Recht van Overpad: Begrijp uw Juridische Mogelijkheden


Vraagsteller

Dit is een vraag over recht van overpad. Er zijn drie percelen betrokken. Ons perceel (A), het buurperceel (B) en het naastliggende perceel (C) De achtertuin van ons perceel (A) kan uitsluitend bereikt worden via een steeg van het buurperceel (B). Perceel (A) heeft geen recht van overpad, maar er is wel een poort. De eigenaar van buurperceel (B) heeft de eigenaar van perceel (A) een recht van overpad gegeven die niet overdraagbaar is aan nieuwe eigenaren van perceel (A).
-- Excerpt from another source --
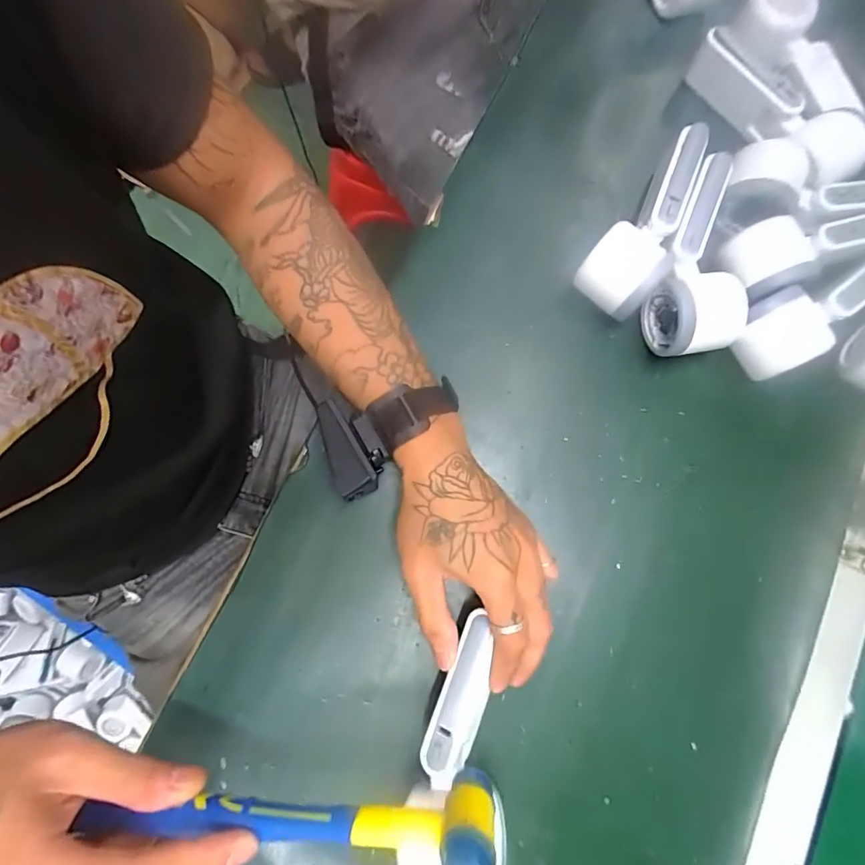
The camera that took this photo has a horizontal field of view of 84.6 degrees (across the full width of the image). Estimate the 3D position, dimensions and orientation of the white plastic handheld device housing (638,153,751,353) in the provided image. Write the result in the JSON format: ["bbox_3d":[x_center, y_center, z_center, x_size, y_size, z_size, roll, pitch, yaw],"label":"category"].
[{"bbox_3d":[0.216,-0.133,0.374,0.073,0.046,0.158,22,80,3],"label":"white plastic handheld device housing"}]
Perceel (C) maakt ook gebruik van de steeg van perceel (A). Perceel (C) heeft een recht van overpad. De vestiging van erfdienstbaarheid is als volgt omschreven: '.., de erfdienstbaarheid van voetpad, inhoudende de verplichting voor de eigenaar van het lijdende erf om te gedogen dat de eigenaar casu quo gebruiker van het heersende erf met de aan de hand gevoerde kleine voertuigen .... et cetera ' Daarbij is (C) dus het heersende erf en (B) het lijdende. Nu is er eenvoudig een mogelijkheid dat via perceel (C) de steeg bereikt kan worden naar (B). De eigenaren van (C) willen wel een eeuwigdurend recht van overpad geven aan (A). Waarbij (A) dus het heersende erf wordt en (C) het lijdende. De vraag is: mogen de toekomstige eigenaren van (A) dan ook gebruik maken van de steeg op perceel (B)? Met andere woorden, is iedereen die zich op perceel (C) bevindt een 'gebruiker' zoals omschreven in de vestiging van erfdienstbaarheid? Dus ook de personen die van perceel (A) oversteken naar perceel (C) en vica versa? Ik hoor het graag!

Jurist

Ik meen dat in deze 'gebruiker' beperkt uitgelegd moet worden, daar vallen onder huurders en gezinsleden van de hoofdgerechtigde, bezoekers van het heersend erf vallen er niet onder.

Jurist

Ook al heeft A een recht van overpad ten laste van C, dan nog zal A ook een recht van overpad ten laste van B dienen te hebben om bij A te kunnen komen. U schrijft dat B tot het vestigen hiervan niet bereid is (wil slechts een persoonlijk gebruiksrecht toestaan ten gunste van A). Dat A een recht van overpad ten laste van C kan krijgen maakt A nog geen gebruiker van het perceel C als bedoeld in de zin van 'eigenaar casu quo gebruiker van het heersende erf'. Een dergelijk verzwaring van de last van erfdienstbaarheid hoeft B niet toe te staan.

Vraagsteller

Dank voor de heldere uitleg. Ik verbaas mij wel de 'gebruiker' beperkt uitgelegd moet worden en dat bezoekers van het heersende erf daar niet onder vallen. Het is nu zo dat het heersende erf een Bed & Breakfast heeft waarbij de bezoekers via het lijdende erf de ruimte benaderen. In de uitleg begrijp ik dat het lijdende erf (B) dat eigenlijk niet toe hoeft te staan. Interessant, omdat ik denk dat hier het idee heerst dat (B) dat wel toe moet staan. Overigens wil ik benadrukken dat er geen kwestie speelt tussen A, B of C. Het is voor mij puur interesse in wat juridisch mag of niet mag.

Jurist

Een gewijzigd gebruik van het heersend erf (van woonhuis naar B & B) is zoals de heer Kleijwegt al aangaf een verzwaring van de last van de erfdienstbaarheid, de gerechtigde van het dienend erf hoeft dit inderdaad niet te accepteren.

Vraagsteller

André en Jan Paul, bedankt voor de antwoorden, geweldige website dit!

Neem de volgende stap

Blijf niet rondlopen met vragen over je situatie. Stel je vraag en krijg persoonlijk antwoord van een ervaren jurist.
Privacy is gewaarborgd.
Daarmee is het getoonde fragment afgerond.